1988) (plaintiffs sued for death from AIDS-related complications where HIV virus
was allegedly passed to decedent through defendant’s anti-hemophilic factor),
plaintiffs moved to amend their complaint to add a cause of action for market
share liability. The court for the Northern District of Illinois discussed
Illinois’ "limited" acceptance of a market share theory in the DES
litigation, as shown in Smith v. Eli Lilly, 527 N.E. 2d 373 (Ill. 1988). Poole,
supra, 696 F.Supp. at 353. The district court denied the plaintiffs’
motion to amend their complaint due, in part, to the Smith court’s
reluctance to extend market share liability to non-DES cases. Poole, supra
at 354.
In Lee v. Baxter Healthcare Corp., 721 F.Supp. 89 (D. Md. 1989), aff'd.,
898 F. 2d 146 (4th Cir. 1990) a breast implant case, a district court
applying Maryland law granted defendant’s motion for summary judgment. In
opposing summary judgment, the plaintiff argued that, under a market share
liability theory, she did not need to identify the specific manufacturer of the
defective breast implant in order to prevail against defendant at trial. The
court disagreed because Maryland courts "apply traditional products
liability law" and do not recognize market share liability. Id. at
93. Moreover, even assuming that Maryland did recognize this theory, the court
found it would not apply it to a breast implant case because there was no
showing that defendant had a substantial share of the breast implant market, and
breast implants, unlike DES, are not inherently dangerous products. Id.
at 93-94.
Lastly, in Santiago v. Sherwin-Williams Co., 782 F.Supp. 186 (D.
Mass. 1992), the district court granted defendants’ (bulk distributors of lead
to paint manufacturers) motion for partial summary judgment to preclude a
plaintiff who suffered from lead poisoning from proceeding under a market share
theory. In its discussion, the court observed that some courts have accepted the
market share theory in DES cases, but others have rejected it in both DES and
non-DES (e.g., asbestos, toxic chemicals, breast implant, AIDS virus,
tetracycline, benzidine, vaccine and tire rim) cases. Id. at 190-191,
fn.7.
First, the court rejected application of market share liability because
the evidence showed that factors other than lead-based paints might have caused
or contributed to plaintiff’s injury, leaving the jury to speculate as to the
degree to which each defendant contributed to that injury. Id. at 193.

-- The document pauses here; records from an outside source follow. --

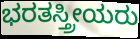
ಭರತಸ್ತ್ರೀಯರು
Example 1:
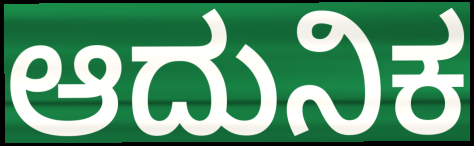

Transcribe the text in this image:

ಆದುನಿಕ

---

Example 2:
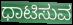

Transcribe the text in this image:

ಧಾಟಿಸುವ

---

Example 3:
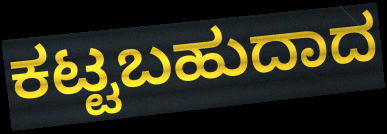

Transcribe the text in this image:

ಕಟ್ಟಬಹುದಾದ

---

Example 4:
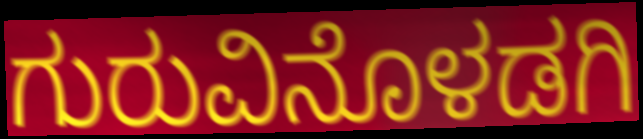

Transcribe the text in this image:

ಗುರುವಿನೊಳಡಗಿ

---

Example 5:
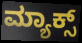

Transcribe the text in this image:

ಮ್ಯಾಕ್ಸ್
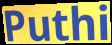
Puthi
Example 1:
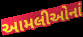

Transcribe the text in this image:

આમલીઓનાં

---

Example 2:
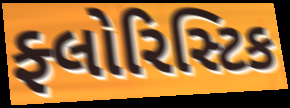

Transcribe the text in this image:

ફ્લોરિસ્ટિક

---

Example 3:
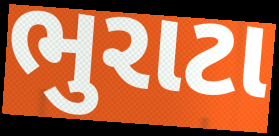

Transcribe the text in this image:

ભુરાટા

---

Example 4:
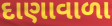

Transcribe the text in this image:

દાણાવાળા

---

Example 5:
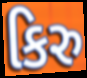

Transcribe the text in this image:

કિરુ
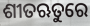
ଶୀତଋତୁରେ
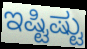
ಇಷ್ಟಿಷ್ಟು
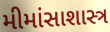
મીમાંસાશાસ્ત્ર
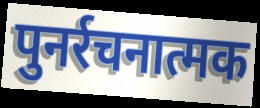
पुनर्रचनात्मक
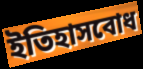
ইতিহাসবোধ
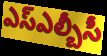
ఎస్ఎల్బీసీ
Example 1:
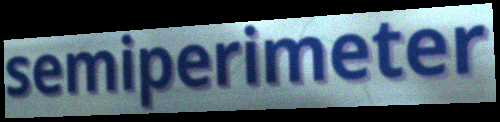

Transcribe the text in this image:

semiperimeter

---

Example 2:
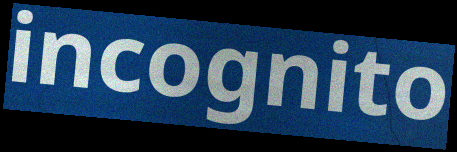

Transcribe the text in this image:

incognito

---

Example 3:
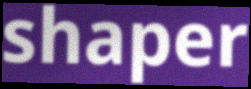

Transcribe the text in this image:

shaper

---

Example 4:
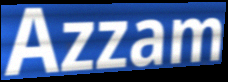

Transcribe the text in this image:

Azzam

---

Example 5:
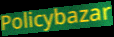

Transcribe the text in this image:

Policybazar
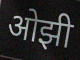
ओझी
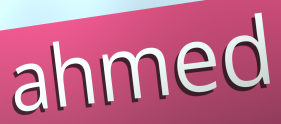
ahmed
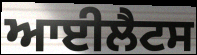
ਆਈਲੈਟਸ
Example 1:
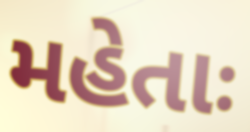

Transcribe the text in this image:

મહેતાઃ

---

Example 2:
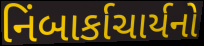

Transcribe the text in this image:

નિંબાર્કાચાર્યનો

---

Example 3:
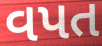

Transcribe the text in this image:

વપત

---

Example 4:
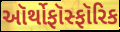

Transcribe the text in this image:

Additionally, the court stated it would be too difficult – given plaintiff’s
alleged residential exposure to lead paint over a 54 year period – to define
the market for purposes of determining each defendant’s market share. Id.
at 194. Finally the court noted that no court had previously applied this theory
to a defendant that merely supplied an ingredient to a product made, packaged
and sold by others. Id.
IV. Conclusion
Motivated by public policy concerns, the Sindell court created a
theory of liability that represents a significant departure from traditional
tort law. Since then, a few variations on the Sindell theory of market
share liability have been adopted in other jurisdictions; however, that
application has been limited to DES cases. Recent cases do not indicate that
this situation will change in the near future.